Beitragvon T5060 » Mo Jan 18, 2016 23:01

Na die LWK Niedersachsen hat jetzt mal meine Meinung übernommen

http://www.agrarheute.com/wissen/famili ... en-zukunft


Flächen werden unerschwinglich, neue Stallbauten nicht mehr genehmigt, eine Rationalisierung kaum mehr möglich – beim Wachstumsmodell ist Ende der Fahnenstange. Das sind die Herausforderungen der Zukunft.
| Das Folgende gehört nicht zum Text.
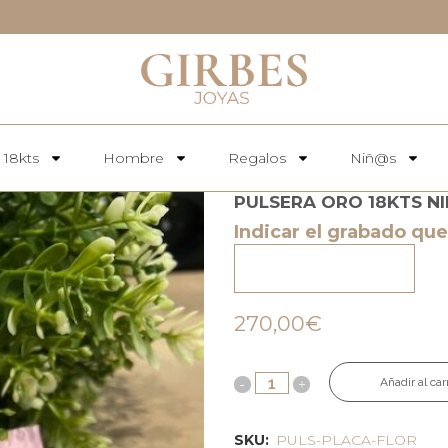
 18kts
Hombre
Regalos
Niñ@s
PULSERA ORO 18KTS NI
Indicar el grabado qu
270,00€
Añadir al car
SKU:
PULS-PLACA-FLOR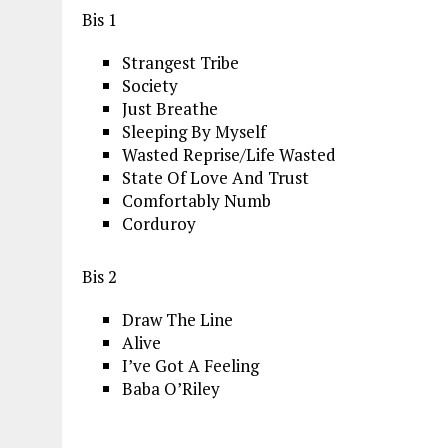
Bis 1
Strangest Tribe
Society
Just Breathe
Sleeping By Myself
Wasted Reprise/Life Wasted
State Of Love And Trust
Comfortably Numb
Corduroy
Bis 2
Draw The Line
Alive
I’ve Got A Feeling
Baba O’Riley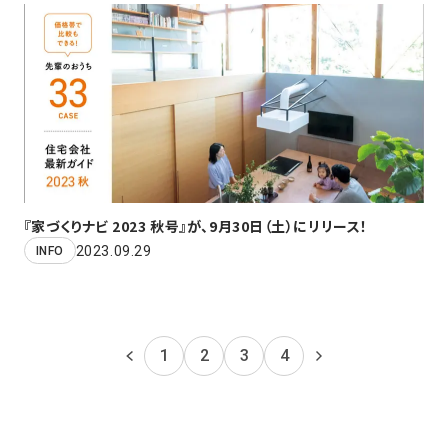
『家づくりナビ 2023 秋号』が、9月30日（土）にリリース！
2023.09.29
INFO
1
2
3
4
Technischer Fortschritt und Wachstum erlaubte es den Bertrieben in den letzten Jahrzehnten, über die knappen Margen ihrer Produktbereiche hinaus Gewinne zu erzielen. "Dieses Entwicklungsmodell wird jedoch erschüttert", stellt Arnold Krämer von der Landwirtschaftskammer Niedersachsen fest. "Das quantitative Wachstum ist sozusagen wegen zu großen Erfolges zum Stillstand gekommen. Künftig werden die Unternehmer an einem Standort vielfach mit dem auskommen müssen, was vorhanden ist. Sie werden, um quantitativ wachsen zu können, Kapazitäten von anderen übernehmen oder "auswandern." Insbesondere Familienbetriebe seien mit neuen Risiken und Herausforderungen konfrontiert.
Familienbetriebe benötigen mehr externe Mitarbeiter

Viele typische Familienbetriebe sind nach wie vor Vater-Mutter-Sohn-Betriebe mit zusammen 2,5 Arbeitskräften und gewissen familiären Arbeitskraftreserven. Doch was passiert, wenn die ältere Generation nicht mehr mitarbeiten kann oder will? Die Außenwirtschaft ist oft schon - zumindest in Teilen - an den Lohnunternehmer delegiert. Für die Arbeit im Stall braucht er dann aber nicht nur 1,5 sondern 2 bis 3 ständige familienfremde Mitarbeiter. Die müssen gefunden, geführt und im Erfolgsfalle möglichst dauerhaft an den Betrieb gebunden werden.
Betriebsaufteilungen erschweren Management

Erfolgreiche landwirtschaftliche Unternehmer bewirtschaften aufgrund verschiedener steuerlicher Vorschriften juristisch fast immer eine Vielzahl von kleineren oder auch größeren steuerlich getrennten Wirtschaftssubjekten. Fünf und mehr steuerliche Abschlüsse, fast immer auch auf verschiedene Bilanzstichtage datiert, sind in Familienbetrieben keine Seltenheit mehr. Sie machen die Analyse schwierig, vermehren die Dokumentations- und Meldepflichten und kosten viel Zeit und Geld.
Mehr Know-How nötig

Gerade in Familienbetrieben ist das Risiko groß, dass Betriebsleiter den Anforderungen, die außerhalb der klassischen "Landwirtearbeit" scheinbar unaufhaltsam zunehmen, auf lange Sicht nicht gerecht werden können. Die Betriebe müssen aber nicht nur produktionstechnisch auf der Höhe sein, sondern auch organisatorisch und in ihren Rechtsbeziehungen unangreifbar sein.
Kaum mehr Rationalisierung möglich

Mit arbeitssparendem technischem Fortschritt ist kaum noch zu rechnen. Das Ende der Fahnenstange ist erreicht. Auch in der Produktionstechnik werden die zeitlichen Anforderungen steigen. In den großen Mastställen ist keinerlei Arbeitsreduzierung mehr möglich. Die Arbeitsteilung ist nahezu perfekt organisiert.
[ :klee: Ein Botaniker ist sowas wie ein Cowboy, der auf einem Pony reitet :-) :klee: ]
[ :klee: Man muss nicht den Rechtsradikalismus bekämpfen, sondern die Blödheit von CDU, Grünen, SPD und FDP :klee: ]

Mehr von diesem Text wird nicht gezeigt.